Smart grid 'data tsunami' is expanding opportunities for data analytics

Boulder, Colo., August 15, 2011 — The deployment of smart meters and other communication nodes within the electricity grid distribution network is generating a wave of new information that many in the utility industry have referred to as a "data tsunami."

This highly granular, real-time information on electricity consumption and grid operations can be highly useful for utilities to improve the efficiency of power generation, transmission, and distribution, but harnessing these assets requires the development of robust systems and processes for data analytics.
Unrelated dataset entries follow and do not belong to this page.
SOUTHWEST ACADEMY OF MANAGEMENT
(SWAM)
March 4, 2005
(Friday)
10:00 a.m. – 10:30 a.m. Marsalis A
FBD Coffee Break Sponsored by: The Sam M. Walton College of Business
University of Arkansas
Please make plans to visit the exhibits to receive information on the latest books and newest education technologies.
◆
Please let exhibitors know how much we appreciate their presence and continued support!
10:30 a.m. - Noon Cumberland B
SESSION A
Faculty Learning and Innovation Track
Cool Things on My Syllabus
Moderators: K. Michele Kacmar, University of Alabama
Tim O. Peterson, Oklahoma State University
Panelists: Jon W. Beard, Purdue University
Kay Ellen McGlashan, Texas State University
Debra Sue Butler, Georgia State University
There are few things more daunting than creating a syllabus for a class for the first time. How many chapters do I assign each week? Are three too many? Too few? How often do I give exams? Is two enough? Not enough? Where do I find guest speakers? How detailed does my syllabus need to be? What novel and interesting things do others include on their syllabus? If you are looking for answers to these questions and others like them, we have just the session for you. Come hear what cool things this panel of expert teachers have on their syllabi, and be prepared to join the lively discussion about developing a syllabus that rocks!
According to a recent report from Pike Research, these requirements are stimulating the development of a new market for smart grid data analytics, which the clean tech market intelligence firm anticipates to generate $11.3 billion in cumulative revenue during the period from 2011 to 2015.

"The challenge for utilities in maximizing the benefits from smart grid data analytics is the ability to turn the huge volume of smart grid data into value," says senior analyst Marianne Hedin. "As utilities move to the smart grid and expand it over time with the installation of thousands and sometimes millions of smart meters, they must address the most challenging question: How will they be able to manage and take advantage of the surge of data resulting from these smart meters and other intelligent devices on the smart grid?"

Hedin adds that as soon as a utility company begins to receive data, it must be able to transform the raw data into useful information. For instance, it must be able to review the data for any changes or events in the grid that trigger alarms within outage management systems and other real-time systems.

In short, an organization can be very data rich, yet very information poor. As a result, data analytics plays a major role — from the very beginning of a smart grid deployment.

Pike Research's analysis indicates that the requirements of smart grid data analytics will surpass the capabilities of traditional business intelligence systems. As a result, pioneering utilities are working to develop situational awareness systems that apply business rules to incoming data, adjusting the parameters of grid operations automatically and in real time.

Predictive analytics capabilities are also becoming increasingly important as a means of helping utilities with highly detailed tactical operations planning with the full benefit of robust historical data sets.